The climate of the 21st century is likely to be significantly different from that of the 20th because of anthropogenically-induced climate change. The Kyoto protocol and future initiatives, together with actions taken by the EU, are expected to reduce the impacts of the changes, but significant changes will still occur. These changes will be perceived by European citizens mostly through increases in some types of extreme weather. STARDEX aims to provide scenarios of expected changes in the frequency and intensity of extreme events (such as heavy precipitation and resultant flooding and high temperatures) which are likely to have an impact on human lives and activities and on the environment. Climate change scenarios, particularly those for extremes, are needed for all aspects of future design (e.g., water resources, agriculture, irrigation, storm and land drainage, road, railway and building design and other sectors such as tourism) where the weather and climate are key determinants of everyday life. In all these aspects there is a clear European-wide need for more reliable, high-resolution scenarios of extremes. STARDEX will not be making predictions, but providing information on the likely changes in extremes. If work of this kind is not undertaken, future designs will not be able to incorporate the latest information about changes in extreme climate in the future.

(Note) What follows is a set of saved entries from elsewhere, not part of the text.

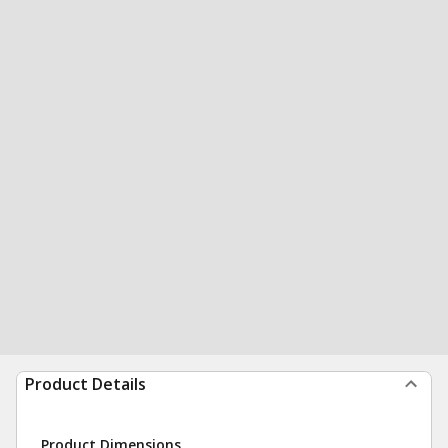
Product Details
Product Dimensions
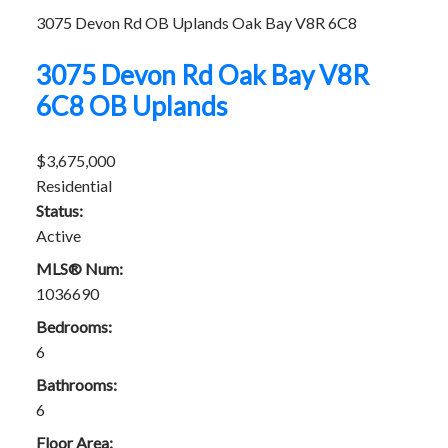
3075 Devon Rd
OB Uplands
Oak Bay
V8R 6C8
3075 Devon Rd
Oak Bay
V8R
6C8
OB Uplands
$3,675,000
Residential
Status:
Active
MLS® Num:
1036690
Bedrooms:
6
Bathrooms:
6
Floor Area:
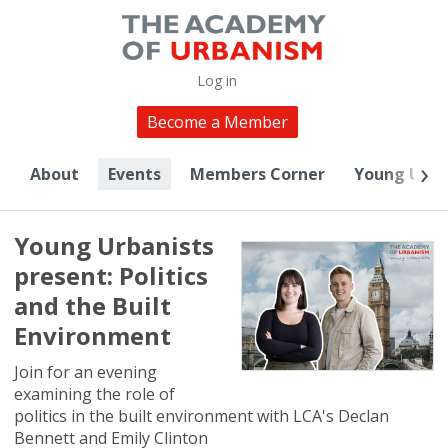
Log in
Become a Member
About
Events
Members Corner
Young Urba
Young Urbanists
present: Politics
and the Built
Environment
Join for an evening
examining the role of
politics in the built environment with LCA's Declan
Bennett and Emily Clinton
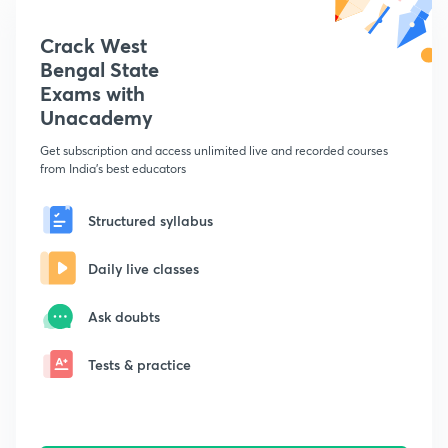
Crack West
Bengal State
Exams with
Unacademy
Get subscription and access unlimited live and recorded courses
from India's best educators
Structured syllabus
Daily live classes
Ask doubts
Tests & practice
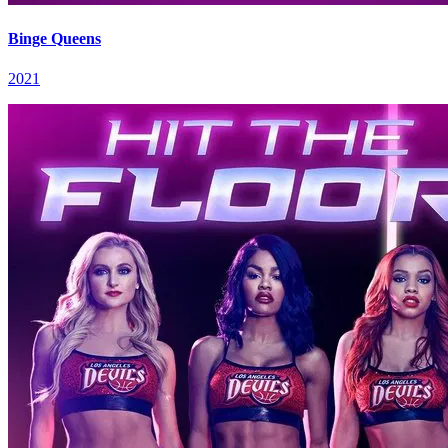
Binge Queens
2021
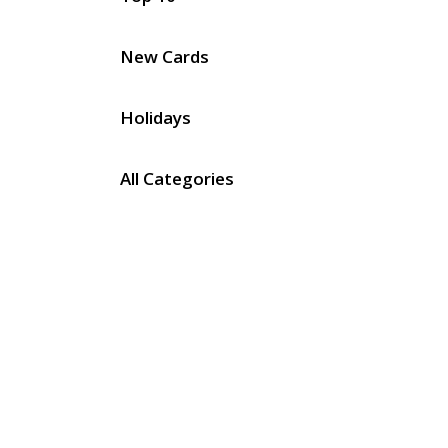
New Cards
Holidays
All Categories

STARDEX will achieve its aims by a rigorous and systematic intercomparison of the three main downscaling methods (statistical, dynamical and statistical-dynamical) that are used to construct scenarios of extremes at the time and space scales where they are most needed. STARDEX will identify the more robust downscaling techniques and apply them to provide reliable and plausible future scenarios of temperature and precipitation-based extremes for selected European regions for the 2071-2100 timeframe. The extreme scenarios will incorporate three forms of uncertainty related to the specific downscaling method, different future emission paths and inter- and intra-model variability. To achieve these aims, STARDEX will develop standard observed and climate model data sets and a diagnostic software tool for calculating a standard set of extreme statistics across Europe. Two of the major climate models in Europe (HadCM3 and ECHAM4/OPYC) will be extensively validated, with the particular emphasis on extremes. The intercomparison of downscaling methods will take place using observed climate data from the second half of the 20th century. Finally, recent extremes across Europe will be analysed. What were their causes and impacts? Was anthropogenic climate change a factor? What can be learned from the recent past? The analysis of the recent past will bring together representatives from the re-insurance industry and the climate modelling and climate impact communities in an expert advisory panel.
The impacts of STARDEX will be improved methodologies for the development of scenarios of extremes, with recommendations as to which are best for different regions across Europe and for different variables. The various sectors listed above will be able to find off-the-shelf scenarios of extremes relevant to their business, incorporating all the various uncertainties. The scenarios will be used for many aspects of design (e.g., modification of dam design criteria, agricultural potential and alteration to insurance premiums) where extremes of weather are crucial determinants. The results will be made available through standard methods of scientific publications and reports, conferences and the World-wide Web.